Records for the exercise:
========
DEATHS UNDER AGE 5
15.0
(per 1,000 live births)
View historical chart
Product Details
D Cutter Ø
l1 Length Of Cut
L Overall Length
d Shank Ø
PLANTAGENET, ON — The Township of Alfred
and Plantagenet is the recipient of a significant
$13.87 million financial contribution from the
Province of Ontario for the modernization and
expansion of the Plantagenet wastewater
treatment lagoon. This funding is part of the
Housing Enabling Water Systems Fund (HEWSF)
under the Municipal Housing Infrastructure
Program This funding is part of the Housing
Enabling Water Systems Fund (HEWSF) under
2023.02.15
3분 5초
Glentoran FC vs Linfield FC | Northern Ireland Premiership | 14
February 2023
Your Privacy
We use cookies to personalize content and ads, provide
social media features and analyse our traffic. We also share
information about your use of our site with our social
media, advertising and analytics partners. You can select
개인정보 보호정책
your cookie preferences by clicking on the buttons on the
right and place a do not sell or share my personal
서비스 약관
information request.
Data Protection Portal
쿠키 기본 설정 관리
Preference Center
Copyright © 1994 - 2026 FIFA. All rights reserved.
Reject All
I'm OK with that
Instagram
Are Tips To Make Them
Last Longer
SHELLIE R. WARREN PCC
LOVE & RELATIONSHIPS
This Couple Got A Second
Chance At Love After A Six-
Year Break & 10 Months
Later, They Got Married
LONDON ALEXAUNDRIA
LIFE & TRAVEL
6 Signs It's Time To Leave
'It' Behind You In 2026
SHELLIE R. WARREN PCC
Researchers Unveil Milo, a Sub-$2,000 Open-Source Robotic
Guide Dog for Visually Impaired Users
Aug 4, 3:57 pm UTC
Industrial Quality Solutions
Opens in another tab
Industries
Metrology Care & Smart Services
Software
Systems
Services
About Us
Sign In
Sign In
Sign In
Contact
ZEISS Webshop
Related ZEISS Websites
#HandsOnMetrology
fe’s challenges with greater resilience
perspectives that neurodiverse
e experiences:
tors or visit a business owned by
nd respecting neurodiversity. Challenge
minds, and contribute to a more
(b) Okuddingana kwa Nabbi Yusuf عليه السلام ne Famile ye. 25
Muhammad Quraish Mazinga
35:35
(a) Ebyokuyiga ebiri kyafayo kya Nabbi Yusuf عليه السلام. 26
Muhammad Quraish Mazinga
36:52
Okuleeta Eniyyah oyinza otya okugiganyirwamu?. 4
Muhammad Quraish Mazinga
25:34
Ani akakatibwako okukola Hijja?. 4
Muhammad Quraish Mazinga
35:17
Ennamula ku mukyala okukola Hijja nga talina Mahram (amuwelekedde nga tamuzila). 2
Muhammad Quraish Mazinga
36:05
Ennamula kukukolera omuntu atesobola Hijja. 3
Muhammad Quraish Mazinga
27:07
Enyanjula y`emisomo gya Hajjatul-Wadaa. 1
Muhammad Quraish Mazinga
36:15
========
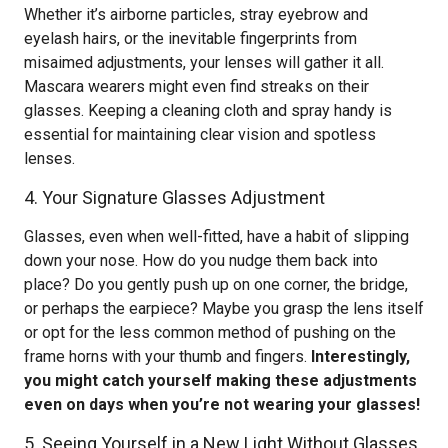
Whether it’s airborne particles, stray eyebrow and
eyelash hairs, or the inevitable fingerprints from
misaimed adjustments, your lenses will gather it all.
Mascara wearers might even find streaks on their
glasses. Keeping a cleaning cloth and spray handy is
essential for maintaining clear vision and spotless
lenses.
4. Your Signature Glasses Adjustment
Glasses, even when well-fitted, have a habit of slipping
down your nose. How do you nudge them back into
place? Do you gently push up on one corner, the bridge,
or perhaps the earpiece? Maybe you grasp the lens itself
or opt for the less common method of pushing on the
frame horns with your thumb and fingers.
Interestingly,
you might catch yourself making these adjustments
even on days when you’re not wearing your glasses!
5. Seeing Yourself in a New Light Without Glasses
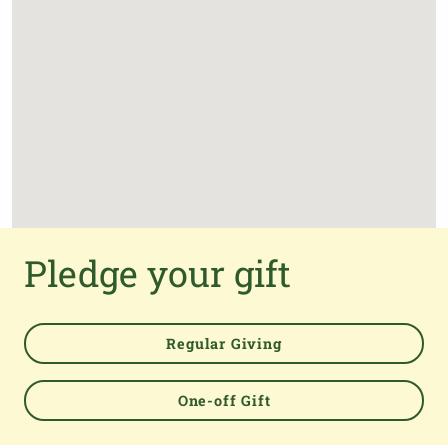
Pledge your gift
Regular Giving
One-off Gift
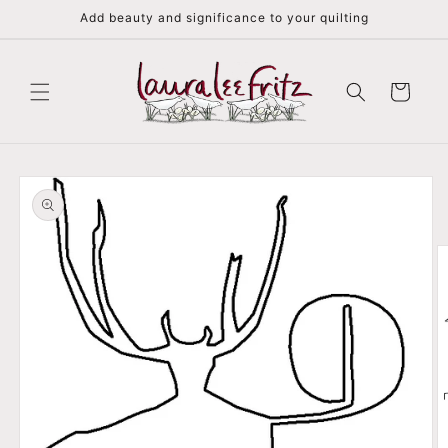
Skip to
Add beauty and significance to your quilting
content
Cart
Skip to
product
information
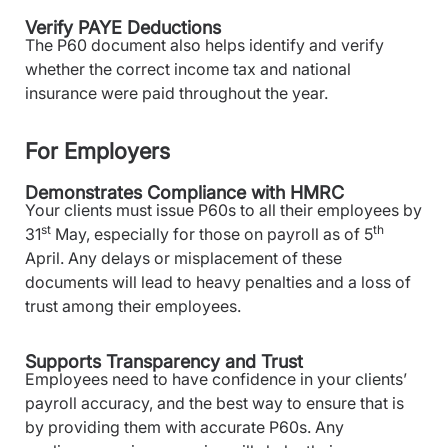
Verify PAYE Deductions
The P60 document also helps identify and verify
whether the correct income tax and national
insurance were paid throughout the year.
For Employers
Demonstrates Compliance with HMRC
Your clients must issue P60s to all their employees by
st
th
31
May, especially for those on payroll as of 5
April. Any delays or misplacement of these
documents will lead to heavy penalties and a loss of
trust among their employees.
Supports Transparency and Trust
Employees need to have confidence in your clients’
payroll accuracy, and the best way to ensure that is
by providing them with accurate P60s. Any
========
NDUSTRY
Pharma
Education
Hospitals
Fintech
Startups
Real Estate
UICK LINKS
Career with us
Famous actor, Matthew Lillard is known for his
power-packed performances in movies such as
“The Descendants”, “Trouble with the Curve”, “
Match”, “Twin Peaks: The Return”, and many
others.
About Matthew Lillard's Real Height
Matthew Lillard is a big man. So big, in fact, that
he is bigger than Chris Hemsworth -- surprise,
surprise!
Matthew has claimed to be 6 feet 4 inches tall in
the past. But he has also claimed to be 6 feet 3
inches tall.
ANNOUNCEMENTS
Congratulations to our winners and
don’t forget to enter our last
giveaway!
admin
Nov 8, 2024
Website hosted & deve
========
For this exercise, repeat exactly the lines of the data above from the one with "DEATHS UNDER AGE 5" down to the one with "Preference Center", both end lines included.

Output of the exercise:
DEATHS UNDER AGE 5
15.0
(per 1,000 live births)
View historical chart
Product Details
D Cutter Ø
l1 Length Of Cut
L Overall Length
d Shank Ø
PLANTAGENET, ON — The Township of Alfred
and Plantagenet is the recipient of a significant
$13.87 million financial contribution from the
Province of Ontario for the modernization and
expansion of the Plantagenet wastewater
treatment lagoon. This funding is part of the
Housing Enabling Water Systems Fund (HEWSF)
under the Municipal Housing Infrastructure
Program This funding is part of the Housing
Enabling Water Systems Fund (HEWSF) under
2023.02.15
3분 5초
Glentoran FC vs Linfield FC | Northern Ireland Premiership | 14
February 2023
Your Privacy
We use cookies to personalize content and ads, provide
social media features and analyse our traffic. We also share
information about your use of our site with our social
media, advertising and analytics partners. You can select
개인정보 보호정책
your cookie preferences by clicking on the buttons on the
right and place a do not sell or share my personal
서비스 약관
information request.
Data Protection Portal
쿠키 기본 설정 관리
Preference Center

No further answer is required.